TASK DETAILS: Can you turn the data from the line containing "Reading left to" through the line containing "What value does" into a numbered list, with blank lines and pictures left out?

TASK DATA:
-*-

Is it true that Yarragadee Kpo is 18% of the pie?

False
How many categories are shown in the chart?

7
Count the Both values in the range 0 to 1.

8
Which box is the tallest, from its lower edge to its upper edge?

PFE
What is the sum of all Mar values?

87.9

-*-

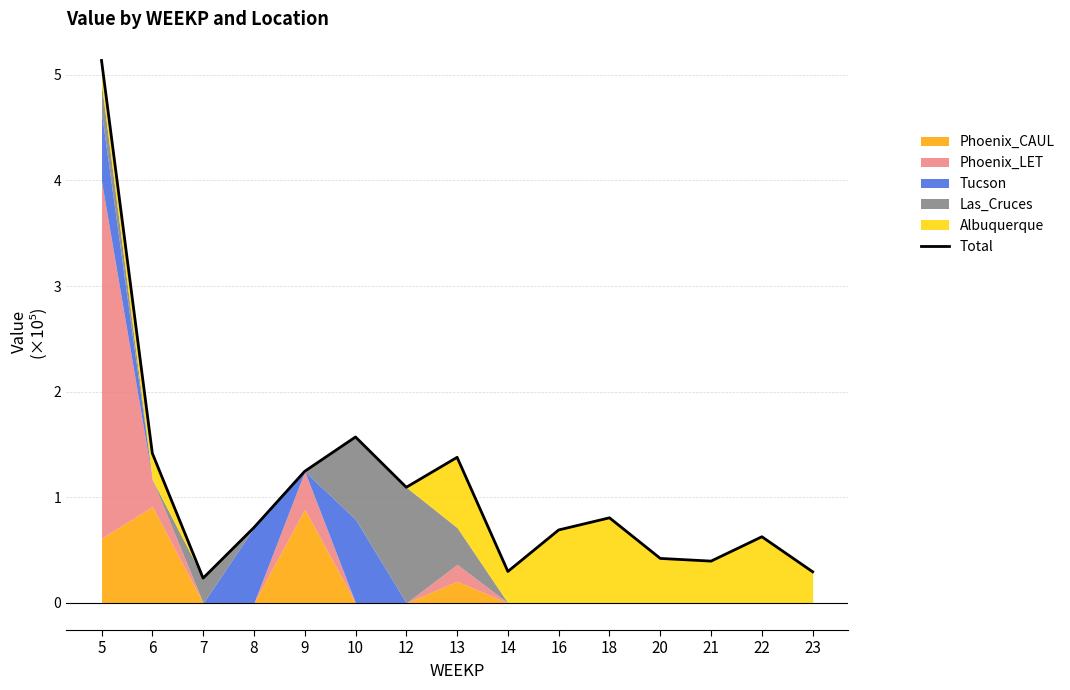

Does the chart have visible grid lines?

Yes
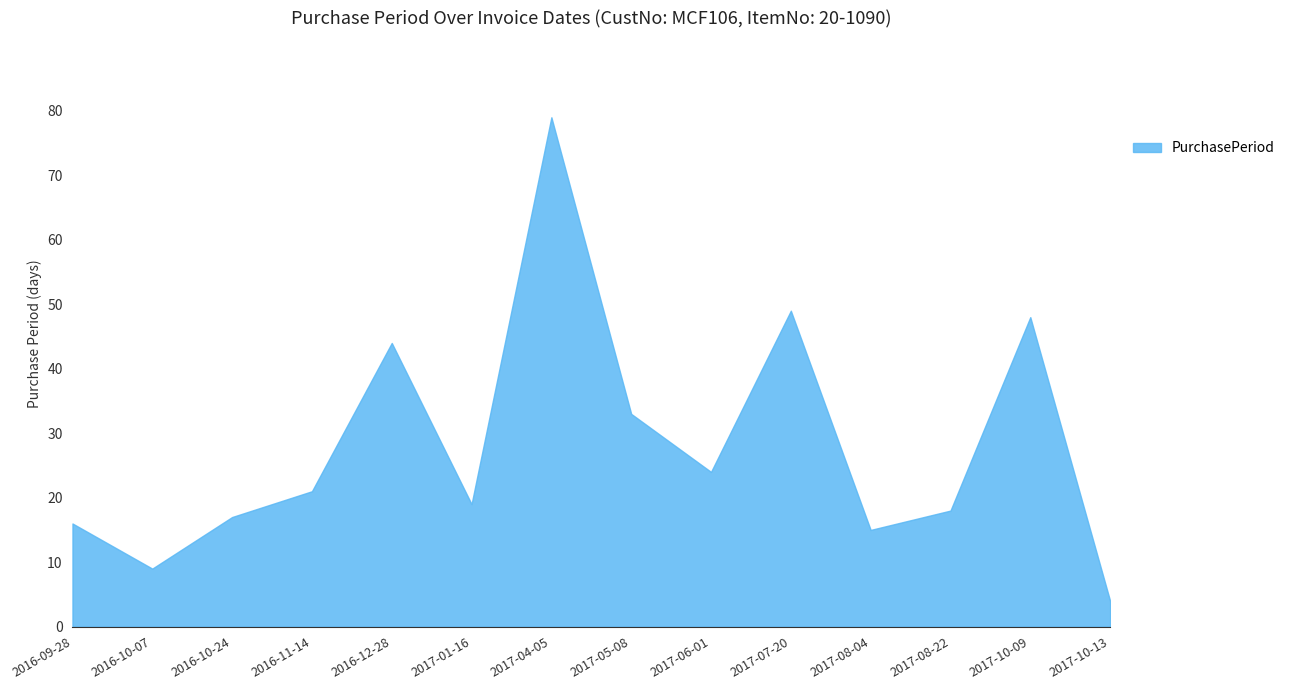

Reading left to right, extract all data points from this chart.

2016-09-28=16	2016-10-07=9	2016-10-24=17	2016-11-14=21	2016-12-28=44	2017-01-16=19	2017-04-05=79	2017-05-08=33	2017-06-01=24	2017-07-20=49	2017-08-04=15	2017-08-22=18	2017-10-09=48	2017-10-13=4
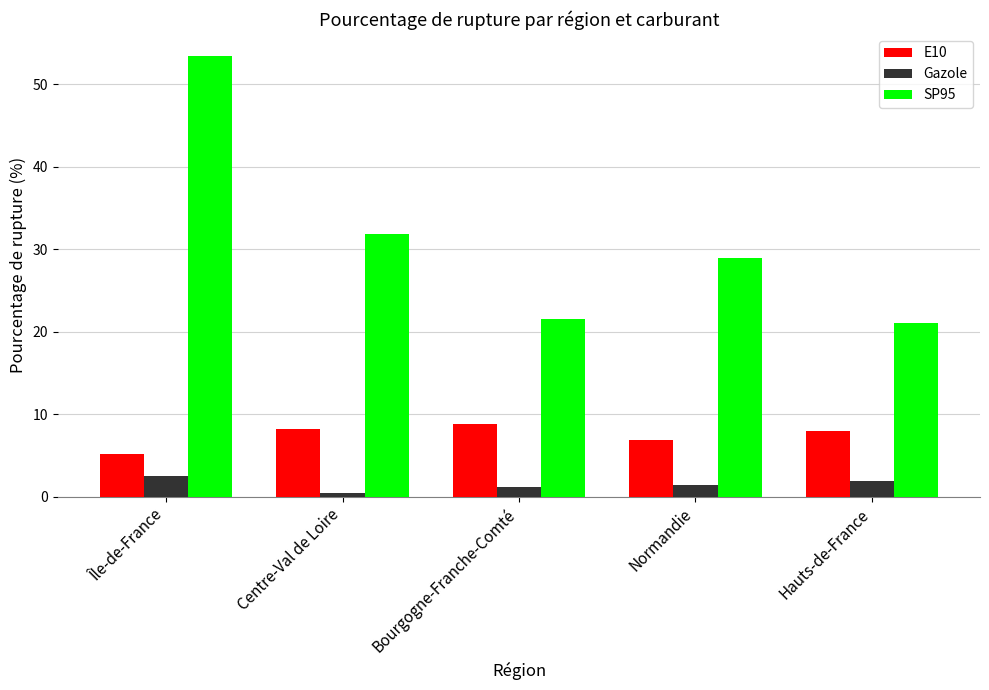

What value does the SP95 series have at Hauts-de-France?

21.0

-*-

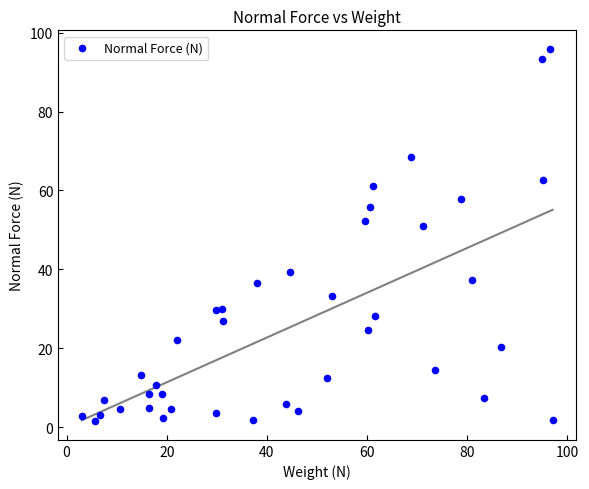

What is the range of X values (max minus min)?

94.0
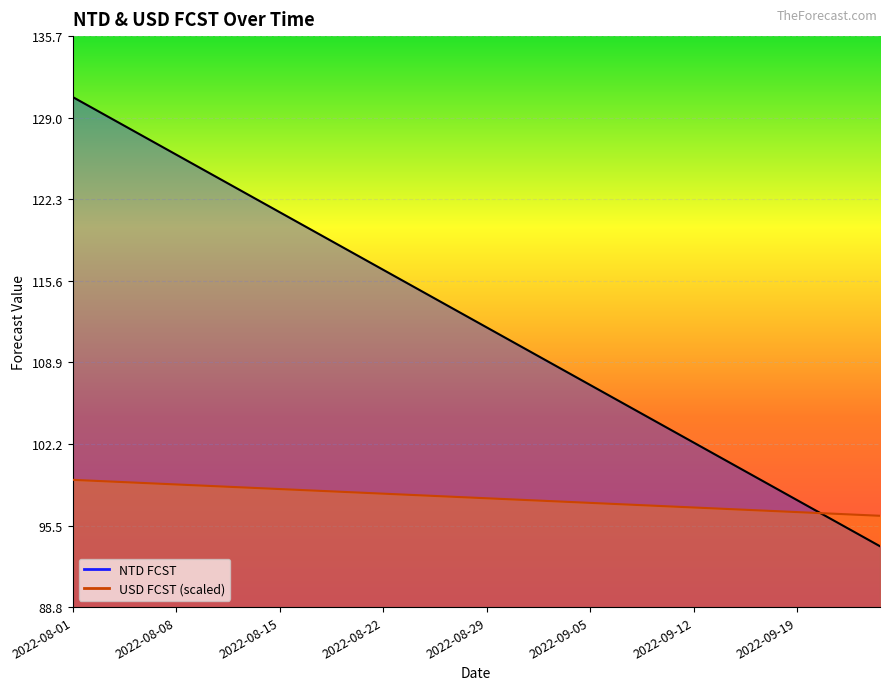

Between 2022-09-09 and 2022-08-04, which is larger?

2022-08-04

-*-

EXPECTED ANSWER:
1. Reading left to right, extract all data points from this chart.
2. 2016-09-28=16	2016-10-07=9	2016-10-24=17	2016-11-14=21	2016-12-28=44	2017-01-16=19	2017-04-05=79	2017-05-08=33	2017-06-01=24	2017-07-20=49	2017-08-04=15	2017-08-22=18	2017-10-09=48	2017-10-13=4
3. What value does the SP95 series have at Hauts-de-France?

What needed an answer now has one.